I still don’t use recipes very often, especially when I’m putting together a meal for supper. You don’t need to either and here’s how:
Start with a mirepoix of onion, carrot, and celery, roughly 2 parts chopped onion to 1 part each chopped celery and carrot. It’s okay to use your eye here. An onion or two, a carrot, a couple stalks of celery for each pound bag of green split peas should do it.
Now pull out the soup pot, pour in a generous amount of olive oil, add the onions, and let them sweat. As the onions start to caramelize, add the carrot and celery. While the veggies are sweating, wash the split peas. Sometimes it takes a while for the veggies to release moisture, but when they’ve given up all they can, the mixture starts to sizzle. At that point, in go green split peas and 2-3 liters of water. Throw in a thyme branch if you have one handy.
Let it all simmer very gently on the stove partially covered for an hour or until the peas have softened. Remove the thyme branch, pass soup through a food mill, adjust seasoning, salt to taste, and voilà a couple of liters of delicious green split pea soup.
But don’t get me wrong, I know the value of a standardized recipe and what they are good for: food service, nutrient analysis, ratios, and editors. So there is a time and place for a standardized recipe and here’s what mine looks like:
- 500 grams of split peas (about 2 1/2 cups)
- 200 grams onion (about 1 1/4 cup chopped)
- 100 grams chopped carrot (about 3/4 cup chopped)
- 100 grams chopped celery (about 1 cup diced)
- 100 grams olive oil (about 7 tablespoons)

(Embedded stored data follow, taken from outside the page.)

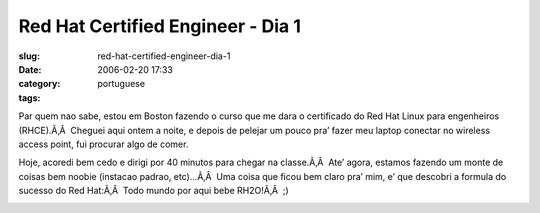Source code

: Red Hat Certified Engineer - Dia 1
##################################
:slug: red-hat-certified-engineer-dia-1
:date: 2006-02-20 17:33
:category:
:tags: portuguese

Par quem nao sabe, estou em Boston fazendo o curso que me dara o
certificado do Red Hat Linux para engenheiros (RHCE).Ã‚Â  Cheguei aqui
ontem a noite, e depois de pelejar um pouco pra’ fazer meu laptop
conectar no wireless access point, fui procurar algo de comer.

Hoje, acoredi bem cedo e dirigi por 40 minutos para chegar na
classe.Ã‚Â  Ate’ agora, estamos fazendo um monte de coisas bem noobie
(instacao padrao, etc)…Ã‚Â  Uma coisa que ficou bem claro pra’ mim, e’
que descobri a formula do sucesso do Red Hat:Ã‚Â  Todo mundo por aqui
bebe RH2O!Ã‚Â  ;)

|red hat water|

.. |red hat water| image:: http://static.flickr.com/25/102192383_ecfe20fd3a_o.jpg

- 3 liters water (about 12 cups)
- 10 grams salt (1 tablespoon flake salt or 1/2 tablespoon table or sea salt
If I run the numbers using proportions listed above in compliance with the Nutrition Facts protocol for a serving I get a label that looks like this:
Nutrients per serving (1 cup / 245g): 240 calories, 10 g fat, 29 g carbohydrate (11 g fiber), 10 g protein, 400 mg sodium.
Serving sizes are determined by the FDA and required for health or nutrient contentment claims. The RCAA (Reference Amount Customarily Consumed) for soup is one cup and so that’s the amount I used to run the numbers. I needed to adjust the water because during the cooking process some water is absorbed by the split peas and some water is evaporated so the analysis is based on the cooked weight.
Green pea soup has an exceptionally good nutrient profile. Plant based protein. Good ratio fiber to carbohydrate for a healthy Microbiome. Good source potassium for a favorable sodium to potassium ratio.